We evaluated the total protein content per egg for eggs laid during the second oviposition period as an indirect measure of offspring quality. Neither the wounding nor any of the three infection treatments significantly altered average offspring egg protein content compared to the naïve control (Figure 3a and Table S3). However, we did see evidence of interaction effects between egg number and egg protein content. While egg number did not significantly predict protein content in eggs from naïve (R² = 0.09, p = 0.14) or saline-exposed mothers (R² = 0.03, p = 0.24), those from a mother receiving a low bacterial dose exhibited a positive correlation between the two metrics (R² = 0.29, p = 0.019), potentially revealing a quality gradient of reproductive potential among the females (Figure 3b). In the high dose group, on the other hand, there was a significant negative relationship between egg quantity and protein content (R² = 0.23, p = 0.036), suggesting a forced trade-off in reproductive investment (Figure 3b).

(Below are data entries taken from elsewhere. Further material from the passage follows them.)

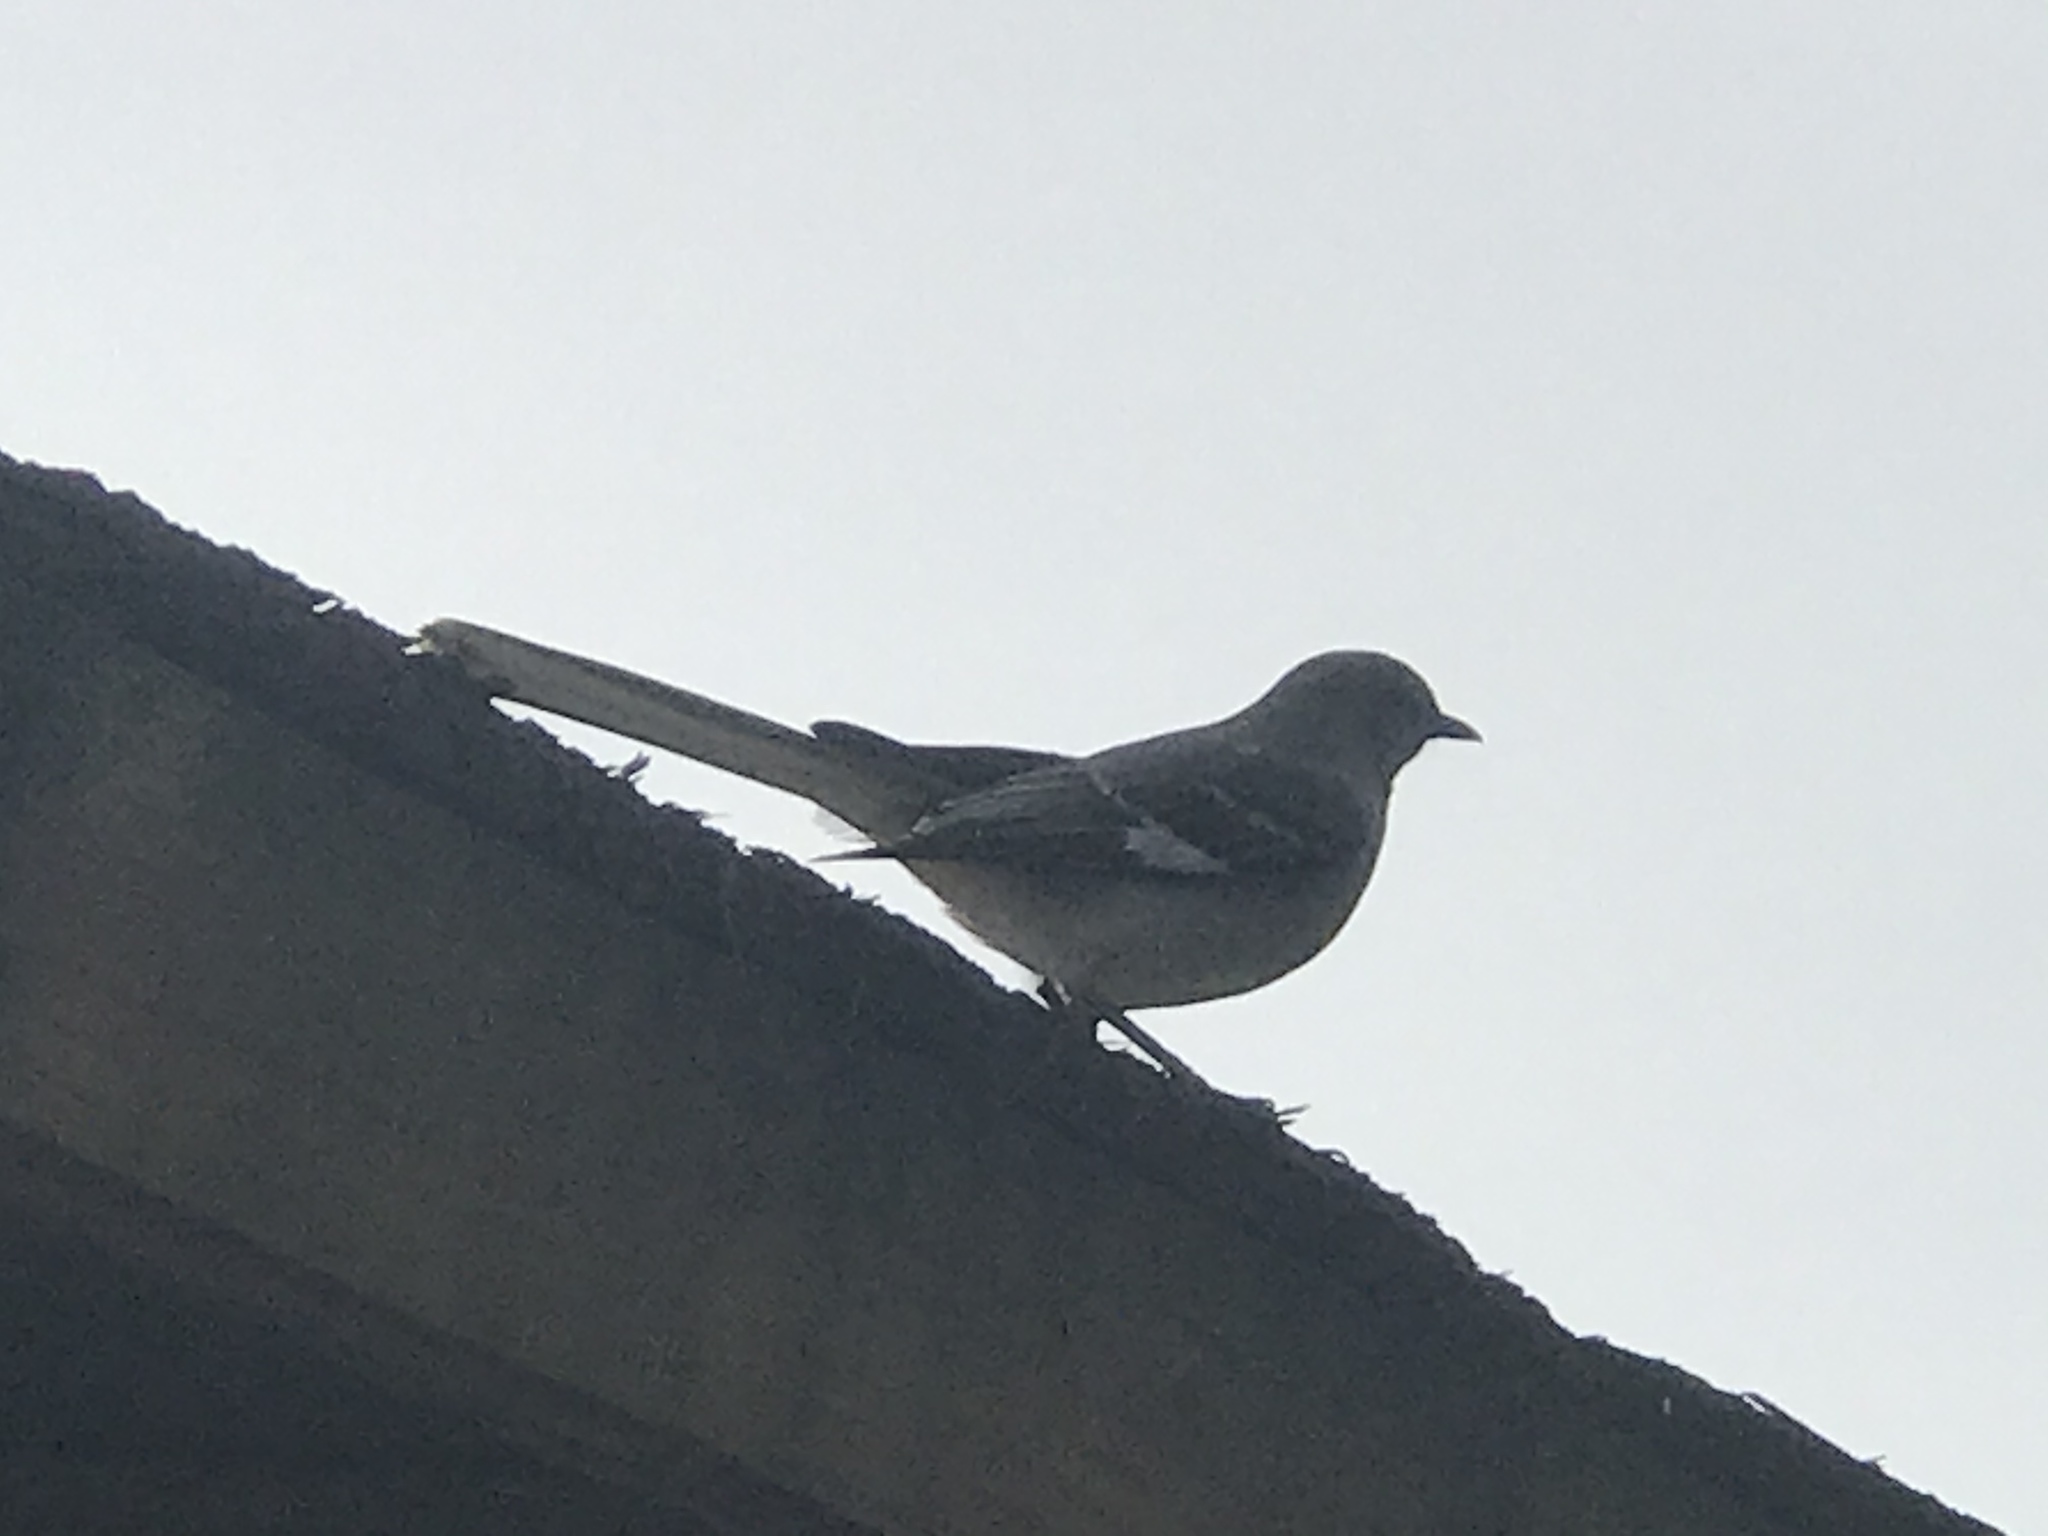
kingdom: Animalia
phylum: Chordata
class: Aves
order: Passeriformes
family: Mimidae
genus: Mimus
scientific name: Mimus polyglottos
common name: Northern mockingbird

Offspring developmental speed and size are reliable indicators of their quality (Beukeboom, 2018; Honěk & Honek, 1993; Meister et al., 2018). Earlier pupation means the individual spends less time in its most vulnerable state, and larger size is associated with higher reproductive fitness. We measured developmental speed by recording the proportion of individuals that had pupated 16 days post oviposition. There was a significantly higher proportion of pupae in the wounding control (Estimate = −0.466, p = 0.012) and intermediate dose treatment (Estimate = −0.793, p < 0.001) than in the naïve group (Figure 4a and Table S5). Low (Estimate = −0.319, p = 0.093) and high dose groups (Estimate = −0.238, p = 0.216) were not significantly different from the naïve control (Figures 4a, S4 and Table S5).

For each mating pair, we randomly chose two offspring pupae and weighed them. Pupae did not significantly differ in their weight for any of the four treatments when compared to the naïve group (Figures 4b, S4 and Table S5).

Offspring survival of septic infection

We septically infected offspring larvae from oviposition period 1, 3 and 5 with a potentially lethal dose of B. thuringiensis. All individuals from the sterile saline control injection survived (n = 6 per oviposition and maternal treatment). Survival of infection varied between 66%–91% among the oviposition periods (Table S6). However, there were no significant differences in survival between any of the four maternal treatment groups and the naïve control (Table S7).